## Task statement
Reproduce the article on generating Swagger documentation with the JaxRs Maven plugin word for word, from its preface through its final sentence.

Preface: this is a rather old article from my old blog, just updated with code blocks and highlighting that Wordpress did not have at the time. I expect that the configuration has changed since and there may be libraries and tools that automate this process.

A few projects I have worked on have looked at using Swagger to document the APIs. Unfortunately, the recommended way to achieve this involves adding a number of annotations to the endpoints and JSON representations which I feel clutter the codebase. I have never been happy with this, as in my opinion it is simply shifting the work from a wiki to some annoitations and is liable to the same problem — developers forget to update the annotations/documentation.

Hence I was very happy to find and implement automatic documentation using the Swagger JaxRs maven build plugin. Configuring the plugin can be done in three simple steps. Just note that I am using swagger 2.1.0, and you probably should use the latest version.

  1. Add the plugin to your maven build (there are instructions for gradle).
  2. Add the assets in your dropwizard application.
  3. Import the swagger-ui files to into your project and amend a single line to point at your service definition.

Integrating the Plugin

So the first job you need to do is add the following to your maven pom’s build section. Obviously you need to remove the “build” and “plugins” sections if you already have them in your pom.

## Material provided
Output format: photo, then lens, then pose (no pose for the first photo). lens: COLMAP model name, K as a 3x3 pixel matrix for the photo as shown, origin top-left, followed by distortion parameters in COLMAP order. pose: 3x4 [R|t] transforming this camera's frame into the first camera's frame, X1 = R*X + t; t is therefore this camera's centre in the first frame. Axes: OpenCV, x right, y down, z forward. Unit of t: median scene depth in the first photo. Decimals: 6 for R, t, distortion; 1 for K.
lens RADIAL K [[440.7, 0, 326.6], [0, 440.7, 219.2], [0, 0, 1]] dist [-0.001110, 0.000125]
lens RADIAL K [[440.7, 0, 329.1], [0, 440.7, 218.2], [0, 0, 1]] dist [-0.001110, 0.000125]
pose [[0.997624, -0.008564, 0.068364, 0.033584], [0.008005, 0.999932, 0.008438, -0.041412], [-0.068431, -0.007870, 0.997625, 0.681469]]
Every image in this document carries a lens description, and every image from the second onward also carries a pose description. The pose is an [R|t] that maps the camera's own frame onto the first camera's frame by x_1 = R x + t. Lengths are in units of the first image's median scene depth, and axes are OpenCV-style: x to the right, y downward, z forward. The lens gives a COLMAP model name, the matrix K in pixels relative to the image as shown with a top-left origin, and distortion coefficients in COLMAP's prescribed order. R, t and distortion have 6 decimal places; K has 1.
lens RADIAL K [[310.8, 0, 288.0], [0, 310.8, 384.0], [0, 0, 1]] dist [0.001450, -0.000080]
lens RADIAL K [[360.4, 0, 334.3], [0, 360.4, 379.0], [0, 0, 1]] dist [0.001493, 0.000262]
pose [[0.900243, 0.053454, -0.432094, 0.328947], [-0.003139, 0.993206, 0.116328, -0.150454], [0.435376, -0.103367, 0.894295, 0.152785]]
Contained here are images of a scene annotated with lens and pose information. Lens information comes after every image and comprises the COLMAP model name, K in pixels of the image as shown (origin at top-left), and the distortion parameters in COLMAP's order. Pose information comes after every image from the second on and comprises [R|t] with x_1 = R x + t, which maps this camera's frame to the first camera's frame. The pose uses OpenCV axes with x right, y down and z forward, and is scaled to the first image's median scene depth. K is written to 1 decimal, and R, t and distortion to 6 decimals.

## Result below
Preface: this is a rather old article from my old blog, just updated with code blocks and highlighting that Wordpress did not have at the time. I expect that the configuration has changed since and there may be libraries and tools that automate this process.

A few projects I have worked on have looked at using Swagger to document the APIs. Unfortunately, the recommended way to achieve this involves adding a number of annotations to the endpoints and JSON representations which I feel clutter the codebase. I have never been happy with this, as in my opinion it is simply shifting the work from a wiki to some annoitations and is liable to the same problem — developers forget to update the annotations/documentation.

Hence I was very happy to find and implement automatic documentation using the Swagger JaxRs maven build plugin. Configuring the plugin can be done in three simple steps. Just note that I am using swagger 2.1.0, and you probably should use the latest version.

  1. Add the plugin to your maven build (there are instructions for gradle).
  2. Add the assets in your dropwizard application.
  3. Import the swagger-ui files to into your project and amend a single line to point at your service definition.

Integrating the Plugin

So the first job you need to do is add the following to your maven pom’s build section. Obviously you need to remove the “build” and “plugins” sections if you already have them in your pom.